Now with subagents I dont switch models automatically as subagents have their models predefined.
Codex is much better at code review, I use xhigh for this. Opus usually gets stuck in a loop and reports a lot of false positives. Generally I use the opposite model for reviews, so in case I code with codex, I use Opus for review.
thats a really interesting pattern, using the opposite model for review. so if Codex wrote it, Opus reviews, and vice versa. kind of like how you wouldnt have the same person write and review their own PR.
the false positives thing with Opus is good to know too. i havent used it for code review specifically but i can see how a model that overthinks things would flag stuff that isnt actually wrong.
Frontier models are way too expensive to use them carelessly for any task.
For planning - GPT 5.2
For end-to-end implementation of complex plans or major features - Codex 5.3
For small features, documentation or agentic tasks (like, deploy to machine and test logs) - Auto. Because current auto budget in Cursor is very generous and I’d run out of API usage long before I’m able to utilize all the auto for a Pro+ plan.
I also put a lot of effort for careful context crafting to make sure agents get exactly what they require and are not bloated by hundreds of generic AGENTS.md lines.

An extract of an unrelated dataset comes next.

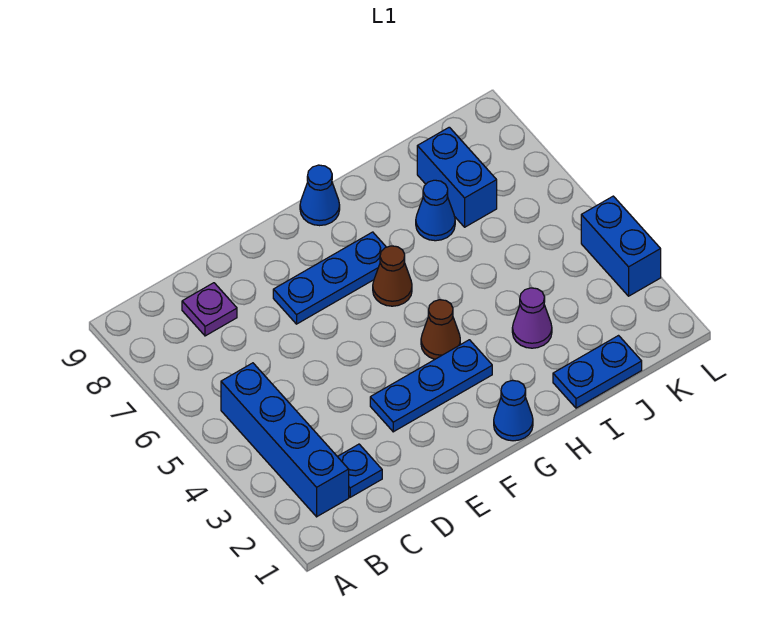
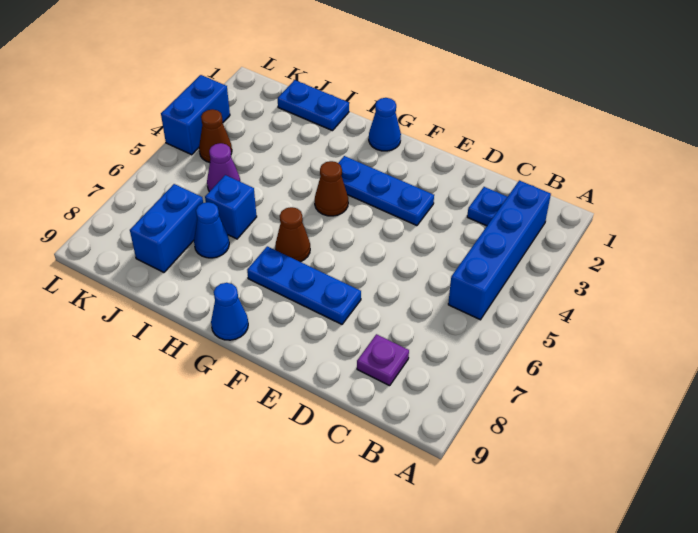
purple cone I3 level 1 -> purple cone J5 level 1
none -> blue brick I6 level 1
none -> brown cone K4 level 1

Of course, I used to employ different models for different things when primarily working in Cursor. It has a heavy downside. If the model makes mistakes that a better model wouldn’t have made, you end up spending more tokens cleaning up the mess than if you just used the best model. It’s definitely less to think about in AG in that regard. But the advantage is not seeing that bill rolling up by the nanosecond. Talk about stress.
I’ve been programming 8 month using cursor, maybe 500 hours, I tried many times to switch to sonnet or codex or gpt, or gemini (also good model), but usually return to opus, even with his help it makes some average mistakes. All other models (except opus) just usually waste time/money/tokens . it also doesn’t make sense to split tasks via difficulty, they could make mistakes in any type of tasks. weird code pattern, ‘first-eye solution’ (just in the middle of complex task). They always needed to be reviewed, every step in the plan. Yeah, I could go and take a break, but only to fill a cup of tea, there is no way I could leave some agent to do stuff more than 3-5 minutes. They always make mistakes (reading their thoughts)
@DjWarmonger the context crafting point is underrated. from what i’ve tested, vague rules (“write clean code”) get ignored regardless of file size. specificity is what matters, not length. a focused 20-line file with concrete instructions works better than 200 lines of generic best practices.
@Viktor_Ilkun 500 hours is a lot of data points. the “cant leave it alone for more than 3-5 minutes” thing resonates, i keep hoping agents will get to the point where you can fire and forget but we’re not there yet.
if the cheaper model doesn’t get it right the first time, you’re paying twice. once for the bad output and again to fix it. the math only works when accuracy stays high.